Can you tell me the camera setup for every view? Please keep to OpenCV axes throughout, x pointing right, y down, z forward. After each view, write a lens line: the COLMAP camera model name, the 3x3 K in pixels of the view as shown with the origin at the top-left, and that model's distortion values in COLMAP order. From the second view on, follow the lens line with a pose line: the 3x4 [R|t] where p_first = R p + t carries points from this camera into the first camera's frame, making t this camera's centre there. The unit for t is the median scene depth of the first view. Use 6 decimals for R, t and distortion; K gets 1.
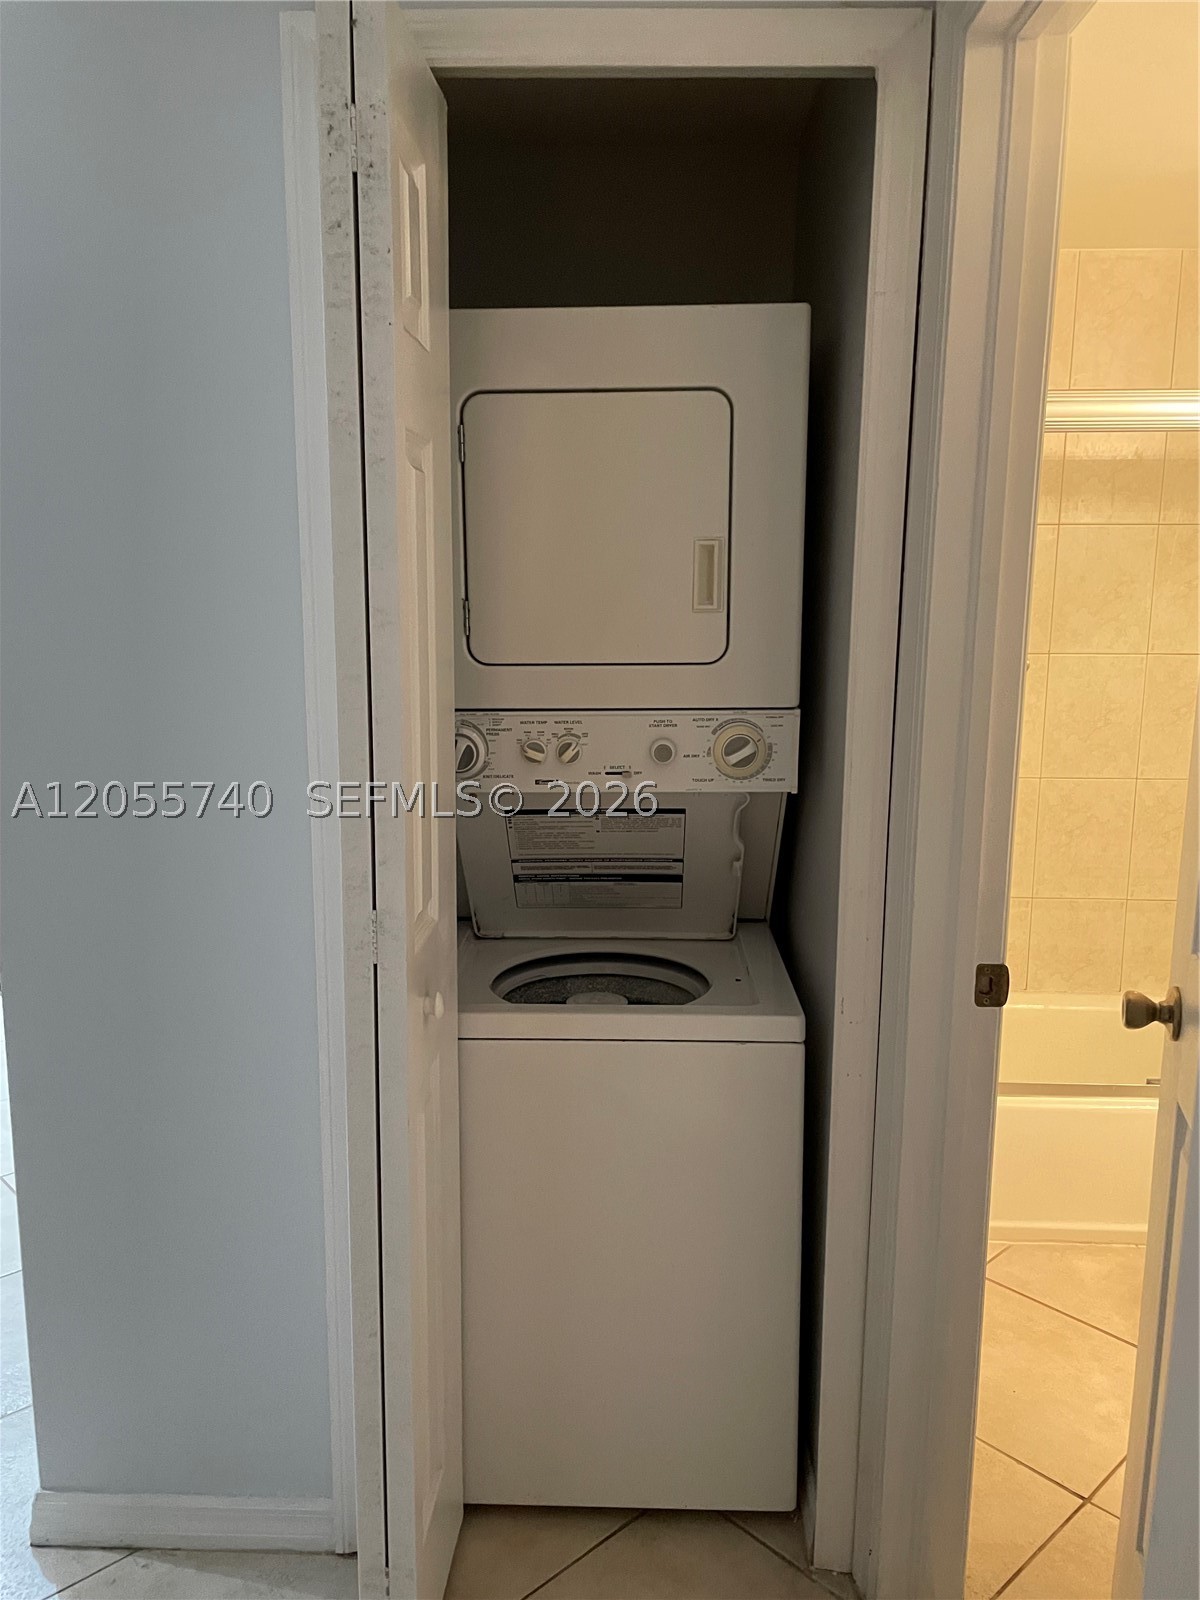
lens RADIAL K [[1214.3, 0, 600.0], [0, 1214.3, 800.0], [0, 0, 1]] dist [0.088278, -0.124969]
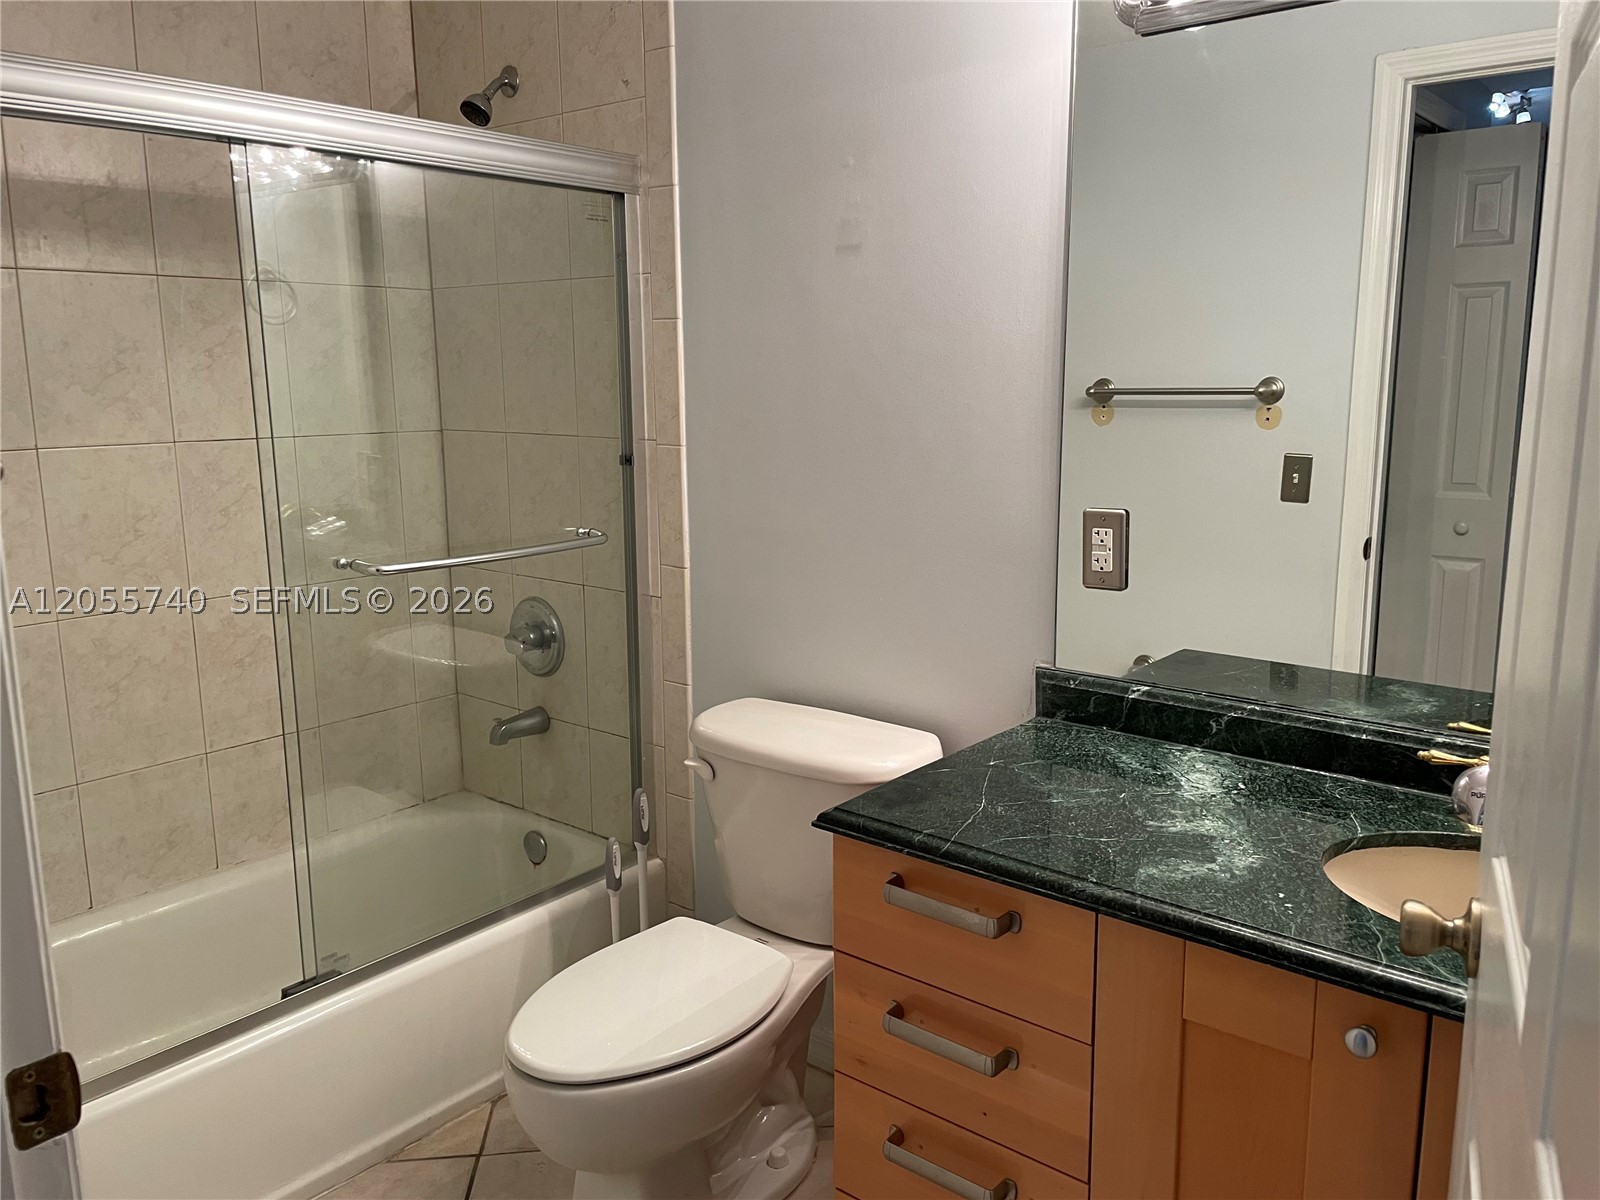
lens RADIAL K [[1208.8, 0, 807.8], [0, 1208.8, 592.0], [0, 0, 1]] dist [0.090111, -0.121400]
pose [[0.615222, -0.150999, 0.773758, 0.075857], [0.148933, 0.986074, 0.074014, -0.023037], [-0.774158, 0.069702, 0.629143, 0.207523]]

:::::

— Exercise brief —
Recopy the whole listing above precisely, excluding images.

— Response for this exercise —
Can you tell me the camera setup for every view? Please keep to OpenCV axes throughout, x pointing right, y down, z forward. After each view, write a lens line: the COLMAP camera model name, the 3x3 K in pixels of the view as shown with the origin at the top-left, and that model's distortion values in COLMAP order. From the second view on, follow the lens line with a pose line: the 3x4 [R|t] where p_first = R p + t carries points from this camera into the first camera's frame, making t this camera's centre there. The unit for t is the median scene depth of the first view. Use 6 decimals for R, t and distortion; K gets 1.
lens RADIAL K [[1214.3, 0, 600.0], [0, 1214.3, 800.0], [0, 0, 1]] dist [0.088278, -0.124969]
lens RADIAL K [[1208.8, 0, 807.8], [0, 1208.8, 592.0], [0, 0, 1]] dist [0.090111, -0.121400]
pose [[0.615222, -0.150999, 0.773758, 0.075857], [0.148933, 0.986074, 0.074014, -0.023037], [-0.774158, 0.069702, 0.629143, 0.207523]]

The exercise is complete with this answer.